A nossa atitude cá dentro tem impactos económicos lá fora", disse.

De acordo com o deputado social-democrata, "não basta dizer que não é possível manter o distanciamento social nos transportes públicos", sugerindo que se fechem lugares, se reforcem os autocarros e se utilizem separadores.

A EMEL tem [de voltar a] deixar de cobrar estacionamento. Temos de garantir distanciamento nos transporte públicos. Porque não se retiram impostos sobre os táxis e as 'ubers'?", sugeriu, considerando que desta forma os utentes poderiam utilizar menos meios de transporte como os autocarros.

Marta Temido afirmou que hoje foi assinado um despacho conjunto para exigir um teste negativo às pessoas que entrem em Portugal provenientes de "determinadas origens".
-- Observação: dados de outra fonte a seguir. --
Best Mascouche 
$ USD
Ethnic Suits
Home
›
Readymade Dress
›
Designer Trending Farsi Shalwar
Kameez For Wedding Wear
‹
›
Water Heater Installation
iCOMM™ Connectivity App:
A ministra destacou a entrada de mais 30 médicos de saúde pública a tempo completo para reforçar as equipas que estão a assegurar os inquéritos epidemiológicos na área de saúde de Lisboa e Vale do Tejo (LVT).

Assegurou ainda que até terça-feira à noite não havia testes epidemiológicos em atraso em Lisboa.
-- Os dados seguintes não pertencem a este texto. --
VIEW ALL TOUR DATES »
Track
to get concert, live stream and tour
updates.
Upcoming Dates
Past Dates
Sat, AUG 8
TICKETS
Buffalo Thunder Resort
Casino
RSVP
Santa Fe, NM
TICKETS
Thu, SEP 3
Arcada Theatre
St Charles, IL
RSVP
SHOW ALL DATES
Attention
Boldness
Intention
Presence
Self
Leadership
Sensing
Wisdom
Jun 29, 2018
Marta Temido reconheceu que há "uma assimetria para corrigir nos próximos concursos" relativamente aos médicos de saúde pública, que em LVT representam apenas 28% do todo nacional".
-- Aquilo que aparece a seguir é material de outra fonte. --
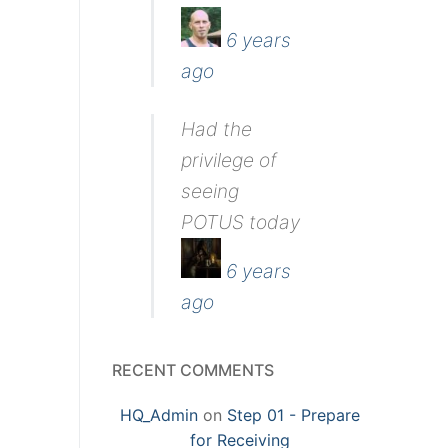
6 years
ago
Had the
privilege of
seeing
POTUS today
6 years
ago
RECENT COMMENTS
HQ_Admin
on
Step 01 - Prepare
for Receiving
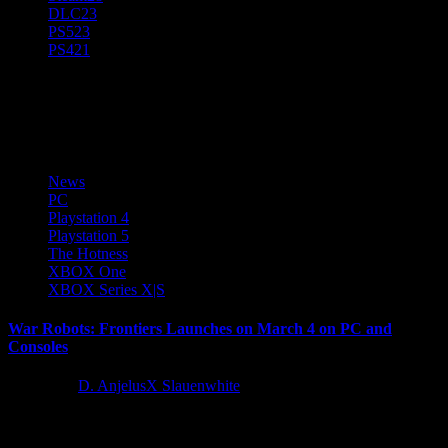
DLC
23
PS5
23
PS4
21
XBOX Series X|S
News
PC
Playstation 4
Playstation 5
The Hotness
XBOX One
XBOX Series X|S
War Robots: Frontiers Launches on March 4 on PC and
Consoles
1 year ago
D. AnjelusX Slauenwhite
Prepare for a new era of online multiplayer PvP battles as War
Robots: Frontiers aims to redefine tactical mech warfare when it...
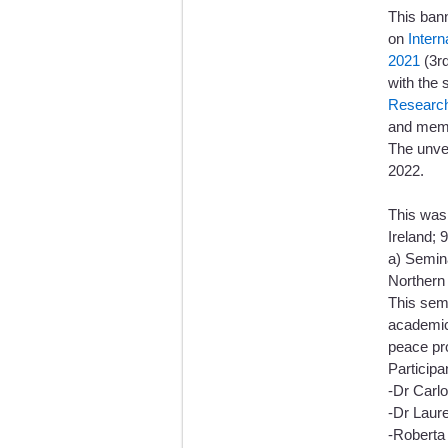
This ban
on
Inter
2021
(3rd
with the 
Research
and memor
The unve
2022.
This was
Ireland; 
a) Semina
Northern 
This sem
academics
peace p
Participa
-Dr Carl
-Dr Laur
-Roberta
Marta Temido realçou ainda que existe uma obrigatoriedade para que as pessoas respeitem as ordens de confinamento, acompanhada de um quadro sancionatório que permite que a violação da obrigação de confinamento faça os incumpridores incorrer na prática de um crime.

Ministra nega rutura em unidades hospitalares de Lisboa e Vale do Tejo

A ministra da Saúde, Marta Temido, negou que a capacidade de internamento para doentes com covid-19 em Lisboa e Vale do Tejo (LVT) esteja em rutura.

Marta Temido respondia a questões da deputada do CDS-PP Ana Rita Bessa.

De acordo com a ministra, na terça-feira, das 491 camas ocupadas no país com doentes com covid-19, 362 (ou seja 74%) eram em LVT e, das 73 camas em Unidades de Cuidados Intensivos (UCI) ocupadas, 68 (ou seja 93%) eram em LVT.

A ministra sublinhou ainda que em LVT existiam 362 utentes em enfermarias covid-19, mas a região tem 6.101 camas.

Portanto, quanto à rutura da capacidade instalada estamos entendidos”, afirmou a ministra.

Quanto às camas em UCI, Marta Temido destacou que há 68 camas ocupadas, sendo que, em LVT, existe um total de 271 camas disponíveis em UCI polivalentes de adultos, das quais 95 “estão apenas afetas à covid-19”, afirmou, destacando ainda “a capacidade de o sistema funcionar em rede” com outras unidades hospitalares da região.

O bastonário da Ordem dos Médicos afirmou na terça-feira que o hospital Amadora-Sintra “já ultrapassou o limite da sua capacidade” e que teve de transferir 50 doentes com a covid-19 para outras unidades de saúde.

A pressão no hospital é muito grande. O hospital Amadora-Sintra já é um hospital que habitualmente já tem problemas porque está dimensionado para uma população que é muito menor daquela que tem na realidade”, disse aos jornalistas Miguel Guimarães, no final de uma visita àquela unidade de saúde do distrito de Lisboa.

Segundo referiu o bastonário, neste momento no hospital Amadora-Sintra (Hospital Professor Doutor Fernando Fonseca) estão internados entre 60 a 70 doentes infetados com covid-19, dos quais oito estão em cuidados intensivos.